What the task asks =>
The listing below holds a line with "206 159 36.58" and a line with "322 188 28.60". Reproduce those two lines exactly, plus everything between them.
Top of Material for the task
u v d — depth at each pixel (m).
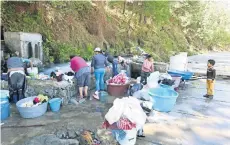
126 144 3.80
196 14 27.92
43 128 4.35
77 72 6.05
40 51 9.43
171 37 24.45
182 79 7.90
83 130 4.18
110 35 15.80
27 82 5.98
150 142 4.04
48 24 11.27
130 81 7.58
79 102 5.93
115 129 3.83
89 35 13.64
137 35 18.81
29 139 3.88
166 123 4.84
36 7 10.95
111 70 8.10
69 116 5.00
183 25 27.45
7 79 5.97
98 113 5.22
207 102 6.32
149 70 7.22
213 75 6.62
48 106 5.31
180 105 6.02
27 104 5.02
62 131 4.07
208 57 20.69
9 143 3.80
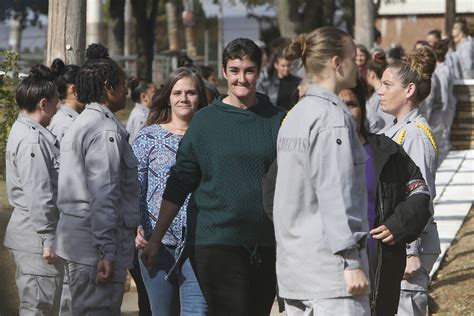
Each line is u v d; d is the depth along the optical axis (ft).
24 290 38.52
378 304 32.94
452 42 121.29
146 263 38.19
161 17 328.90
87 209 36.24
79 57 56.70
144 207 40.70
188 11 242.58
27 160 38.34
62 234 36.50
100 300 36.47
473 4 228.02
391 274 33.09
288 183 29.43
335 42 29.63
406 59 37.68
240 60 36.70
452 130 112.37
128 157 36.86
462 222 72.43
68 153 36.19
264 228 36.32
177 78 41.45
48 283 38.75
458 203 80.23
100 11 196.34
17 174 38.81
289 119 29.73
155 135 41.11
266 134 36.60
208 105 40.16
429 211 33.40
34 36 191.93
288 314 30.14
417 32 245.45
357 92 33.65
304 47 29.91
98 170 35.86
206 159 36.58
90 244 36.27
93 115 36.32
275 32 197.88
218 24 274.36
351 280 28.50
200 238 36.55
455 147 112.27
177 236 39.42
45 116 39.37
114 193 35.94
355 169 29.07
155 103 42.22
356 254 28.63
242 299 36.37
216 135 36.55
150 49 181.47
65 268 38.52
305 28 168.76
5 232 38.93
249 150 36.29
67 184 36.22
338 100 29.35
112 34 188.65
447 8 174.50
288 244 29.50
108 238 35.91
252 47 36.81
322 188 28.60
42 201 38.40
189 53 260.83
Bottom of Material for the task
Top of Material for the task
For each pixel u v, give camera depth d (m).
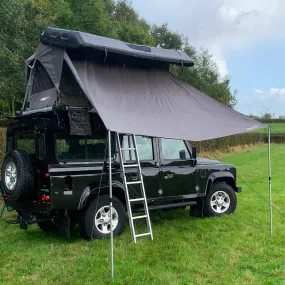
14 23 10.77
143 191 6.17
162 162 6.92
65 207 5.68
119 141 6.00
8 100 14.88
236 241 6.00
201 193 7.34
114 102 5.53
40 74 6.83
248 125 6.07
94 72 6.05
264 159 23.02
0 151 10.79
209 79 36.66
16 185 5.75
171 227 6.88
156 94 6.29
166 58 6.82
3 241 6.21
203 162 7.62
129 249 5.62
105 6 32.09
Bottom of Material for the task
Answer box =>
206 159 36.58
90 244 36.27
93 115 36.32
275 32 197.88
218 24 274.36
351 280 28.50
200 238 36.55
455 147 112.27
177 236 39.42
45 116 39.37
114 193 35.94
355 169 29.07
155 103 42.22
356 254 28.63
242 299 36.37
216 135 36.55
150 49 181.47
65 268 38.52
305 28 168.76
5 232 38.93
249 150 36.29
67 184 36.22
338 100 29.35
112 34 188.65
447 8 174.50
288 244 29.50
108 238 35.91
252 47 36.81
322 188 28.60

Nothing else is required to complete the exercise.